* Short-answer chart tasks:
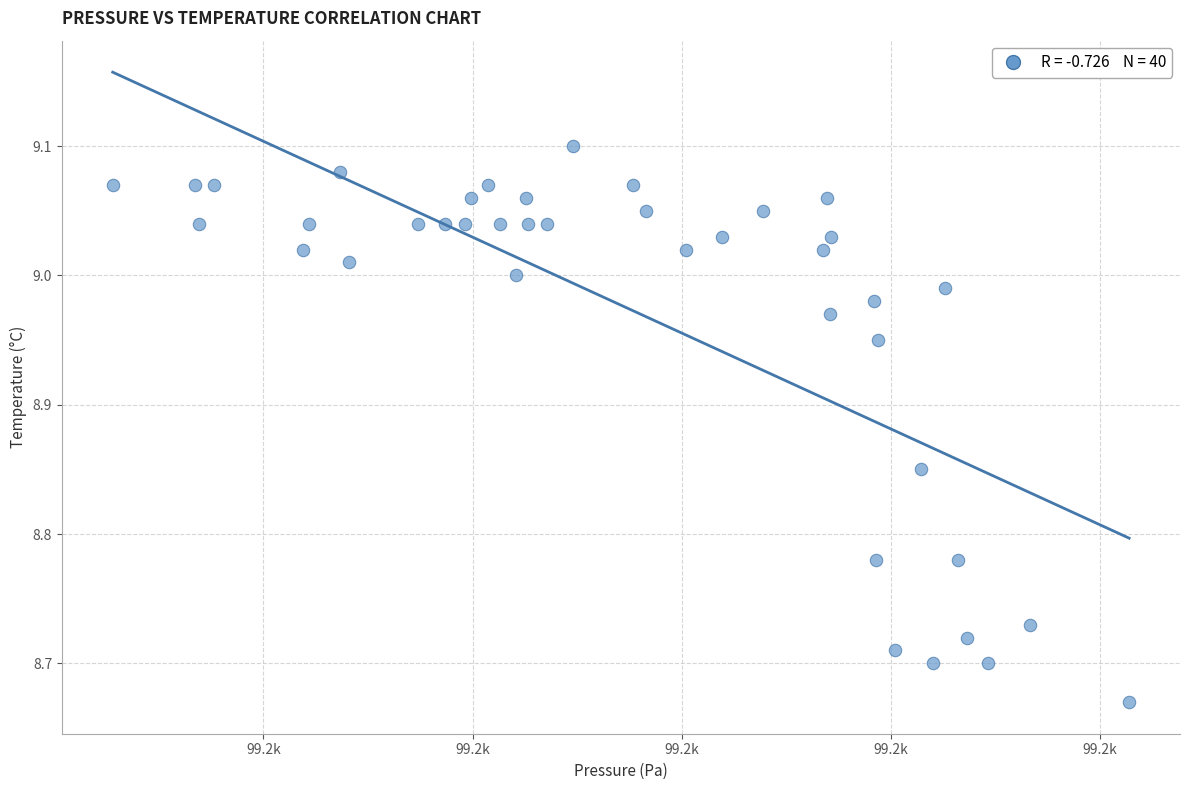

What is the range of X values (max minus min)?

97.2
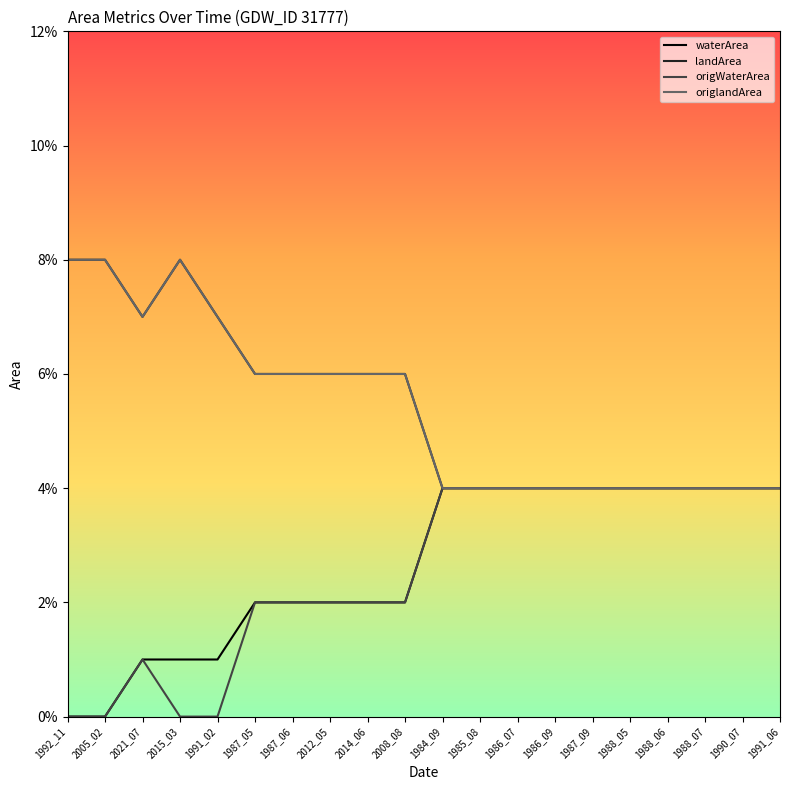

Does the chart have visible grid lines?

No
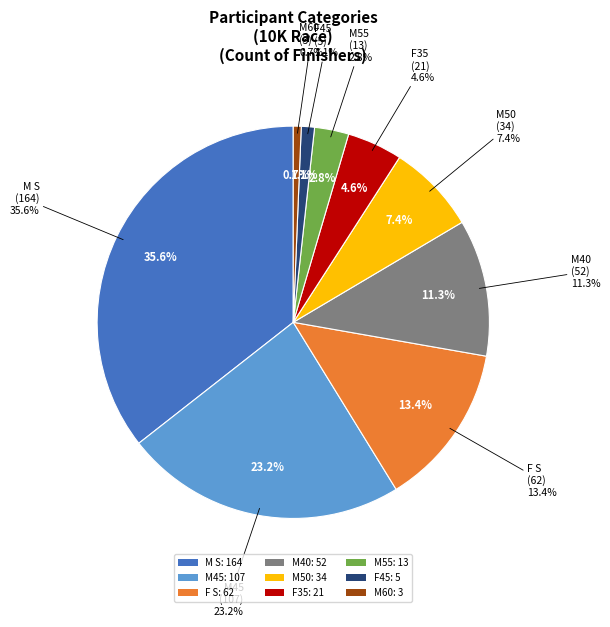

How many segments does this pie chart have?

9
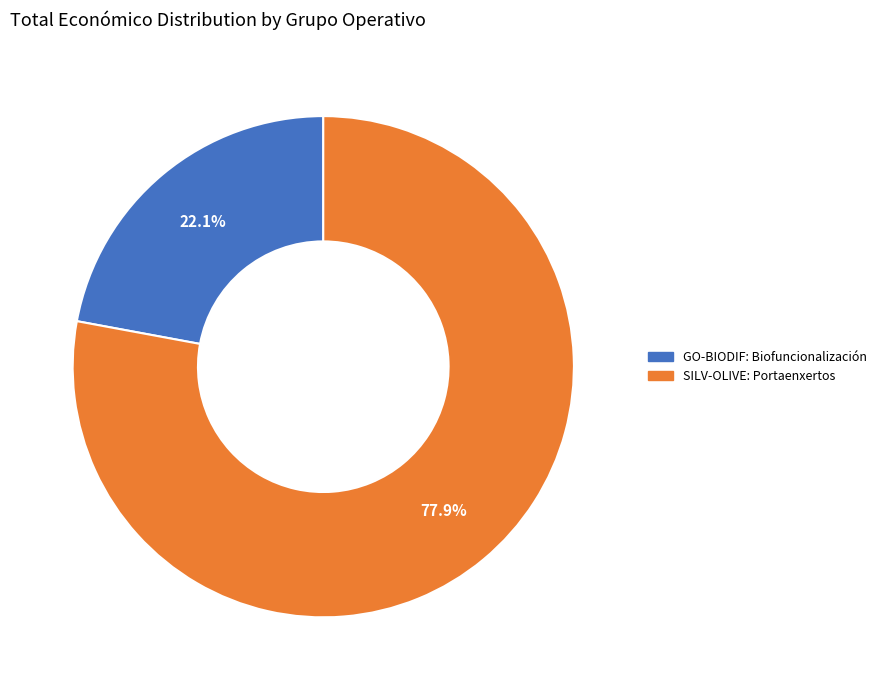

To the nearest percent, what percentage of the pie is SILV-OLIVE: Portaenxertos?

78%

* TASK BRIEF: Rewrite the lines above as a numbered list, skipping the blank lines and leaving out the pictures.

* SOLVED EXERCISE:
1. What is the range of X values (max minus min)?
2. 97.2
3. Does the chart have visible grid lines?
4. No
5. How many segments does this pie chart have?
6. 9
7. To the nearest percent, what percentage of the pie is SILV-OLIVE: Portaenxertos?
8. 78%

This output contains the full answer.